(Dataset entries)
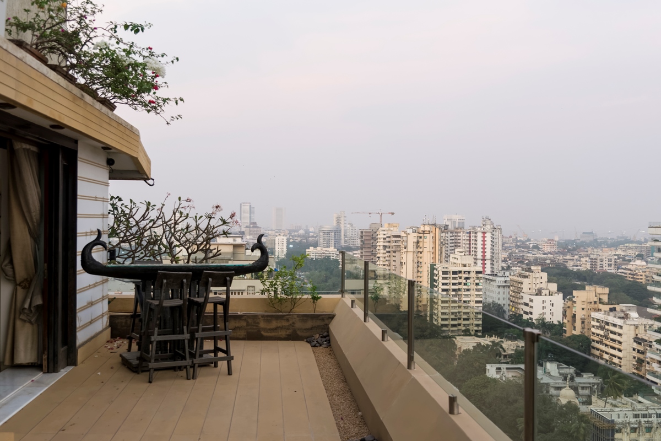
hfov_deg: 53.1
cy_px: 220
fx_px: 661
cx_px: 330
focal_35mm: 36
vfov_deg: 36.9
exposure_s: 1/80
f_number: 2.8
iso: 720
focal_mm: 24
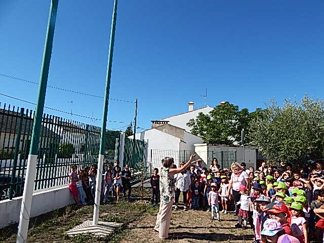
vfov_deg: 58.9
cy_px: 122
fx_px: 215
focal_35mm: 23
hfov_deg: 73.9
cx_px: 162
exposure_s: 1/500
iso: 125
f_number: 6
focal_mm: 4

Instructions to follow =
Print every entry above verbatim but drop the images.

Written response =
hfov_deg: 53.1
cy_px: 220
fx_px: 661
cx_px: 330
focal_35mm: 36
vfov_deg: 36.9
exposure_s: 1/80
f_number: 2.8
iso: 720
focal_mm: 24
vfov_deg: 58.9
cy_px: 122
fx_px: 215
focal_35mm: 23
hfov_deg: 73.9
cx_px: 162
exposure_s: 1/500
iso: 125
f_number: 6
focal_mm: 4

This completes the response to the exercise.